* Source document:
__________

Manually setting and prioritising IRQs in Windows Vista

  • Thread starter Thread starter Rog.
  • Start date Start date
R

Rog.

I have what is a simple question, though I have been unable to find an answer
as yet; the question is in 2 parts:

1/ How do I tell Vista that I want to change the IRQs that Vista chooses to
assign to hardware devices?
2/ How do I tell Vista in what priority order I want these IRQs handled?

Strictly the second part is not needed if you can change all the IRQs (and
you know their fixed priority order), but it would be useful.

The PC in question is a modern device with both ACPI and APIC, using only
PCI devices (the COM/PARALLEL devices on the legacy bus are turned off).

This means there are 24 available IRQs - far more than there are devices
needing them.

Unfortunately the Vista resource broker lamely decides to share just a few
IRQs between the most resource intensive devices. Although all the devices
are CAPABLE of sharing IRQs, this does not mean that sharing is DESIRABLE.

For example, the sound chip shares an IRQ with the main hard disk. Given
that Vista has reduced the audio buffering available to better support
realtime music, making it share an IRQ with a resource-intensive device like
a disk or network card leads to appaling sound breakup - not very helpful.

Similarly, the USB bus and 1394 bus have Isochronous modes which can/will
fail if forced to share IRQs with inappropriate resources.

Just to avoid wasting anyone's time, these resources cannot be changed by
switching slots (they are all on the motherboard), nor can they be changed in
the bios. The Vista HAL happily assigns resources using its poorly thought
out algorithms, and as there are no conflicts, the device manager does not
allow any changes.

I'm fairly sure these IRQ changes SHOULD be possible; it's just a question
of whether Microsoft are restricting this information, or whether they have
been drinking their own cool-aid too much and not put this manual adjustment
capability in.

Anyone have any clues where I might look?

Rog.

__________

* Information given:
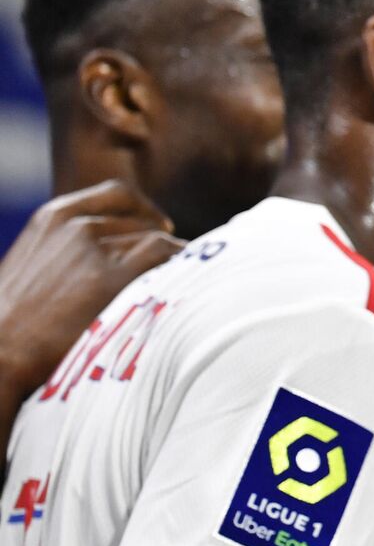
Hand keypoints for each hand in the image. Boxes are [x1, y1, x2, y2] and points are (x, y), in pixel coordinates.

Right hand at [0, 181, 181, 399]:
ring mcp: (96, 252)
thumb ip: (71, 244)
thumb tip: (118, 244)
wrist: (1, 351)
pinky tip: (182, 283)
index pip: (118, 194)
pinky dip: (179, 266)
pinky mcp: (113, 281)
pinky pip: (164, 258)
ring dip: (173, 260)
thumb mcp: (36, 260)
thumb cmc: (17, 316)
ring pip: (158, 240)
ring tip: (181, 280)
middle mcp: (77, 228)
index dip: (146, 209)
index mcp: (55, 217)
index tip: (162, 225)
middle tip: (173, 266)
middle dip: (160, 245)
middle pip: (143, 223)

__________

* Task list:
1/ In the IRQ post, which device shares an IRQ with the sound chip?
2/ Repeat the section of the IRQ post that begins with the words "Unfortunately the Vista" and ends with "with inappropriate resources.".
The material that comes after the IRQ post is separate from it.

* Solutions for each task:
1/ The main hard disk.

2/
Unfortunately the Vista resource broker lamely decides to share just a few
IRQs between the most resource intensive devices. Although all the devices
are CAPABLE of sharing IRQs, this does not mean that sharing is DESIRABLE.

For example, the sound chip shares an IRQ with the main hard disk. Given
that Vista has reduced the audio buffering available to better support
realtime music, making it share an IRQ with a resource-intensive device like
a disk or network card leads to appaling sound breakup - not very helpful.

Similarly, the USB bus and 1394 bus have Isochronous modes which can/will
fail if forced to share IRQs with inappropriate resources.